REQUIRED ACTION: Write out each line of the entries below that holds the word "size".

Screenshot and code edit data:

▼

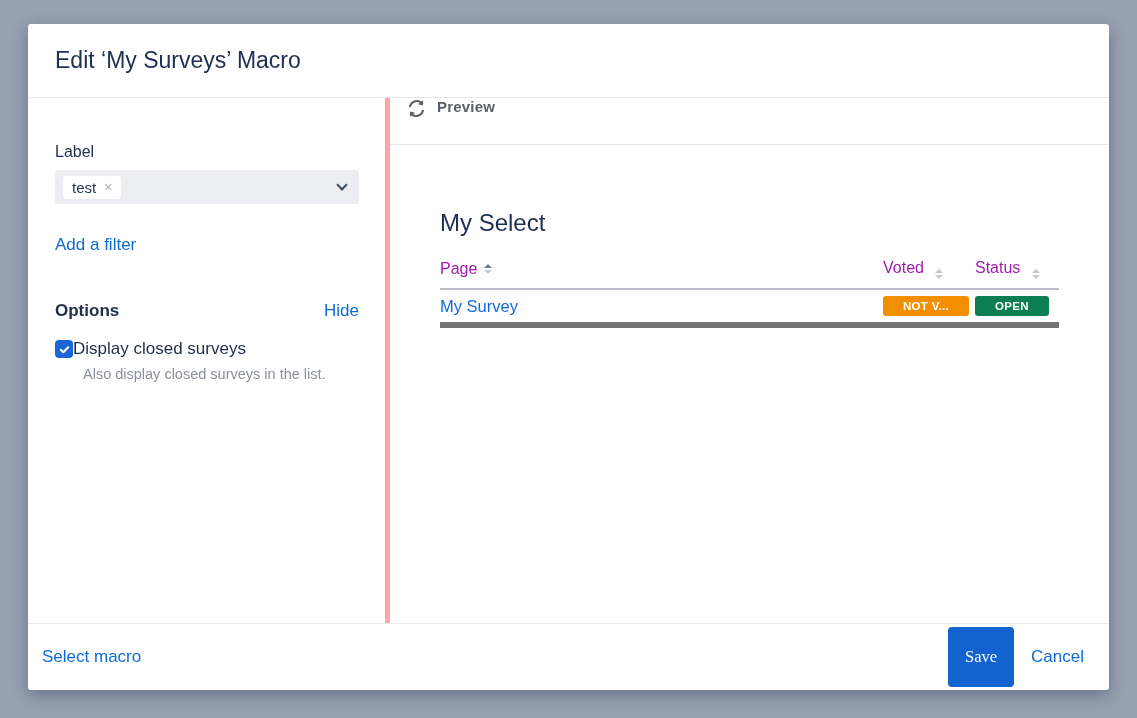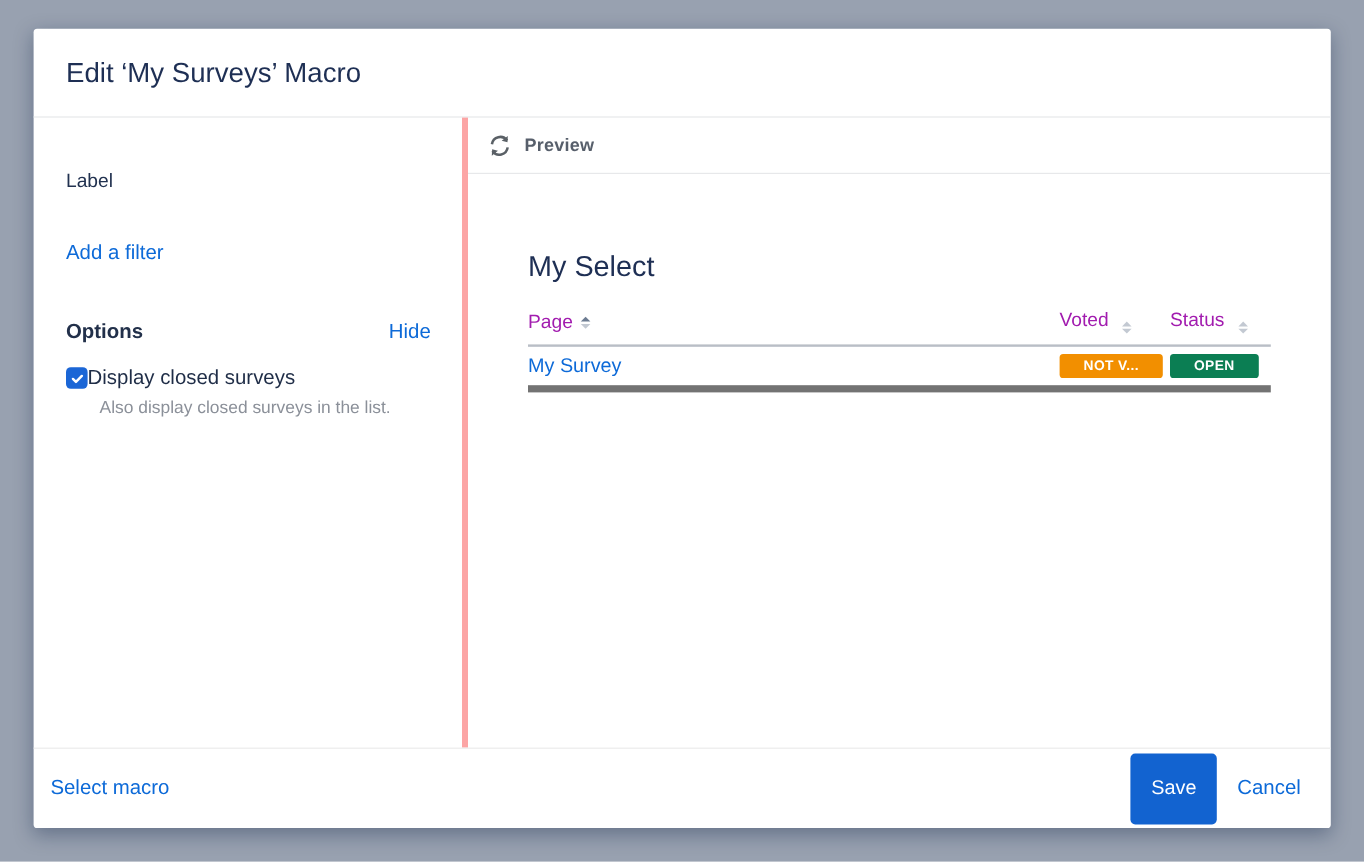--- a/index.html
+++ b/index.html
@@ -44,7 +44,7 @@
   .check-desc { margin:7px 0 0 28px; font-size:14.5px; color:#8b9099; }
 
   
-  .preview-bar { flex:0 0 47px; border-bottom:1px solid #e7e8ea; display:flex; align-items:center; gap:10px; padding:0 16px; }
+  .preview-bar { flex:0 0 47px; border-bottom:1px solid #e7e8ea; display:flex; align-items:flex-start; gap:10px; padding:0 16px; }
   .preview-label { font-size:15px; font-weight:bold; color:#575f6b; letter-spacing:.2px; }
   .preview-content { padding:64px 50px 0 50px; }
   .preview-heading { font-size:24px; color:#1e2f54; font-weight:normal; margin:0; }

▲

OUTPUT BELOW:
   .check-desc { margin:7px 0 0 28px; font-size:14.5px; color:#8b9099; }
   .preview-label { font-size:15px; font-weight:bold; color:#575f6b; letter-spacing:.2px; }
   .preview-heading { font-size:24px; color:#1e2f54; font-weight:normal; margin:0; }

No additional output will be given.